- [Source document]

┌──

The way the story goes, someone sent a wire to Cary Grant -- a guy writing a profile for Time, or a producer on location, this part isn't clear -- and the guy wanted to know Cary Grant's age, and so the wire read: "How old Cary Grant?"

And so back came the answer from Cary Grant: "Old Cary Grant fine. How you?"

Great old Hollywood story, vintage stuff from the More Innocent times, and -- like virtually all such Hollywood stories -- not true.

"No," says old Cary Grant himself, "I never said that. But I have always wished that I had."

These days, of course, Cary Grant actually is old. He will be 80 on Jan. 18. That's not so bad, considering that the wirephotos continue to suggest a nearly ageless man. But Grant has stayed out of sight as well, having been one of Hollywood's more retiring retirees since his last film, Walk Don't Run, in 1966. Grant doesn't do interviews and he doesn't do television -- regardless of how many times Johnny Carson puts him in his wistful Top 10 of guests-to-get. He does do tributes. "Jimmy Stewart and I do -- at our age there's a tribute every five seconds."

And what Grant has recently begun to do are personal appearances, with conditions: He shows up at a college auditorium, coming out after a short film in which he is seen being kissed and slapped by an imposing series of leading ladies, and answers questions from the audience. No lectures -- "I have no speech to make, and I can't imagine that anyone would want to listen to me" -- and easy on the adulation. Cary Grant is a modest man.

└──

- [What you need to do]
- a) Could you repeat the Cary Grant piece word for word, beginning at the words "The way the" and stopping after "-- not true."?
- b) Can you carry on the Cary Grant piece from the point where it stops?

Collected data:
┌──

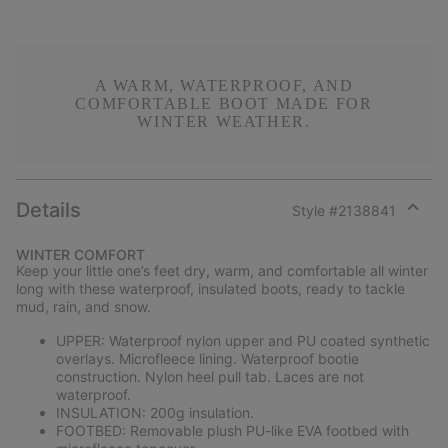
A WARM, WATERPROOF, AND
COMFORTABLE BOOT MADE FOR
WINTER WEATHER.
Details
Style #
2138841
Expan
or
WINTER COMFORT
collap
Keep your little one’s feet dry, warm, and comfortable all winter
sectio
long with these waterproof, insulated boots, ready to tackle
mud, rain, and snow.
UPPER: Waterproof nylon upper and PU coated synthetic
overlays. Microfleece lining. Waterproof bootie
construction. Nylon heel pull tab. Laces are not
waterproof.
INSULATION: 200g insulation.
FOOTBED: Removable plush PU-like EVA footbed with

└──

- [Results of the tasks]
- a)
The way the story goes, someone sent a wire to Cary Grant -- a guy writing a profile for Time, or a producer on location, this part isn't clear -- and the guy wanted to know Cary Grant's age, and so the wire read: "How old Cary Grant?"

And so back came the answer from Cary Grant: "Old Cary Grant fine. How you?"

Great old Hollywood story, vintage stuff from the More Innocent times, and -- like virtually all such Hollywood stories -- not true.

- b)
In one of the more remarkable booking coups of the cultural season, Grant will appear in two of his q-and-a's this week at Broward Community College (Tuesday evening and Wednesday afternoon). The program is sponsored by BCC's Office of Cultural Affairs, and affords anyone with the $14 admission ($12 for the Wednesday matinee) a rare opportunity to confront the man whom at least one well-regarded critic has called the most important actor in the history of the cinema.

So how is old Cary Grant? It is hard to say on the basis of a 20-minute telephone call, though even a short call is something of a special treat. Grant, one of the most physically adept and economical of

screen actors, able to cram the slimmest of scenes with subtle bits of business and able to use a handsome face better than anyone the movies have seen, should be dealt with in person. There is still the voice, of course -- along with Cagney's and Jimmy Stewart's and the Duke's, the kind of voice with which impressionists launch their life-of-the-party routines. But the voice over the line carries its own, eerie quality, being somewhat larger than life. There is the haunting possibility that one is talking not to Cary Grant at all, but to Rich Little.

So we begin with the voice. It is actually the least important of Grant's several performing attributes, but it is unique. It is suggested that this is the voice that charmed a million women, quite beyond the procession of leading ladies, and this makes Cary Grant laugh. "I don't think that's true at all," he says, but it's easy for him to say. He has been out of circulation. "I grew up with a Cockney accent, and then I joined a troupe of acrobats" -- this was when Cary Grant was still Archibald Leach -- "and then I was with the vaudeville people. So there was that, and then I came to the United States. And at first, my voice was something of an affectation, in the early movies...Now, I have it."

Yes, he does. Cary Grant's voice, with its deceptive rhythm and the way it turned up at the end of a line, like a winning smile, enabled him to be petulant and yet never annoying, a bad little boy, perhaps, but with a grownup's hidden menace; he could whine without ever seeming to whine at all.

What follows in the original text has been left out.